**Task objective**
Give the entries again in full. Nothing may be altered.

(Stored records)
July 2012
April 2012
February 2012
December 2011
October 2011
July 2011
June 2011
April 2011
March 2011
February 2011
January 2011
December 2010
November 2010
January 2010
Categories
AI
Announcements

**Expected output**
July 2012
April 2012
February 2012
December 2011
October 2011
July 2011
June 2011
April 2011
March 2011
February 2011
January 2011
December 2010
November 2010
January 2010
Categories
AI
Announcements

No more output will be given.